**Problem to solve**
Every record below is to be restated word for word, and no picture is to be copied.

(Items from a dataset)
■ ■ ■ ■
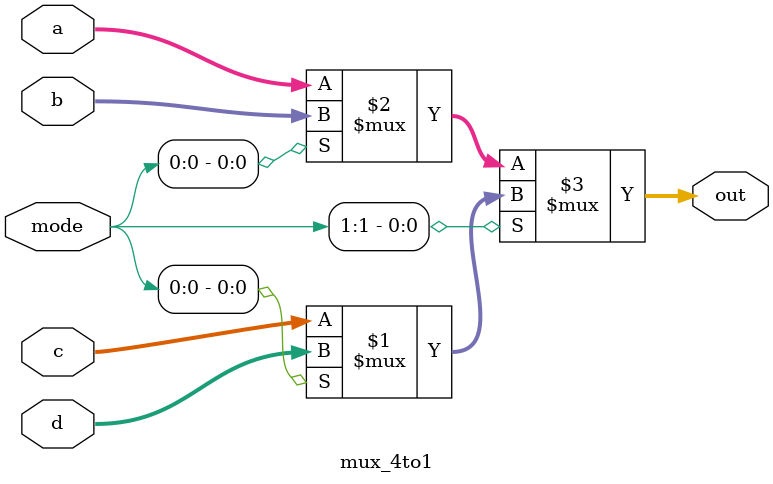
<source format=v>
`timescale 1ns / 1ps


module mux_4to1(
    input [3:0] a, 
    input [3:0] b,
    input [3:0] c,
    input [3:0] d,
    input [1:0] mode,
    output [3:0] out);

    assign out = mode[1] ? (mode[0] ? d : c) : (mode[0] ? b : a);

endmodule

</source>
■ ■ ■ ■
**Your response**
<source format=v>
`timescale 1ns / 1ps


module mux_4to1(
    input [3:0] a, 
    input [3:0] b,
    input [3:0] c,
    input [3:0] d,
    input [1:0] mode,
    output [3:0] out);

    assign out = mode[1] ? (mode[0] ? d : c) : (mode[0] ? b : a);

endmodule

</source>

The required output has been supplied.